The central bank bigwig also said that the Fed had still made “no decision” on releasing a central bank digital currency (CBDC)—centralized digital assets controlled by a central bank.
“I remain deeply concerned about stablecoin issuance without strong federal oversight. As I mentioned earlier, stablecoins are a form of money, and the ultimate source of credibility in money is the central bank,” he said.
“If non-federally regulated stablecoins were to become a widespread means of payment and store of value, they could pose significant risks to financial stability, monetary policy, and the U.S. payments system.”
He added that it was “important to get the legislative and regulatory framework right before significant risks emerge.”
Stablecoins are considered the backbone of the crypto economy; the two biggest ones—Tether (USDT) and USD Coin (USDC)—are the third and sixth largest digital assets by market cap, respectively. They account for $82.8 billion and $26 billion, respectively, of the total $1 trillion crypto market cap, according to CoinGecko.
Such digital assets trade on blockchains like Ethereum but are pegged to a real life, stable asset. That stable asset is usually fiat money, like the U.S. dollar. That means that one dollar is held in reserve to back every token in circulation.

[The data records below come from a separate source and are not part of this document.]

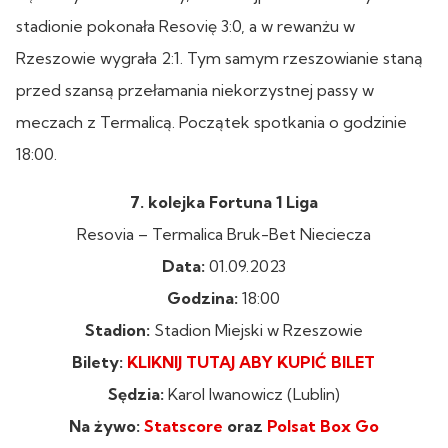
stadionie pokonała Resovię 3:0, a w rewanżu w
Rzeszowie wygrała 2:1. Tym samym rzeszowianie staną
przed szansą przełamania niekorzystnej passy w
meczach z Termalicą. Początek spotkania o godzinie
18:00.
7. kolejka Fortuna 1 Liga
Resovia – Termalica Bruk-Bet Nieciecza
Data:
01.09.2023
Godzina:
18:00
Stadion:
Stadion Miejski w Rzeszowie
Bilety:
KLIKNIJ TUTAJ ABY KUPIĆ BILET
Sędzia:
Karol Iwanowicz (Lublin)
Na żywo:
Statscore
oraz
Polsat Box Go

Stablecoins have been a hot topic in the world of U.S. regulation after a bill that aimed to regulate the assets was stalled last year.
Meanwhile, CBDCs have split lawmakers who have privacy concerns and those who want to keep up with other major economies—like China—who have already released their own digital fiat. Florida governor and presidential candidate Ron DeSantis in May introduced legislation to ban CBDCs in his state.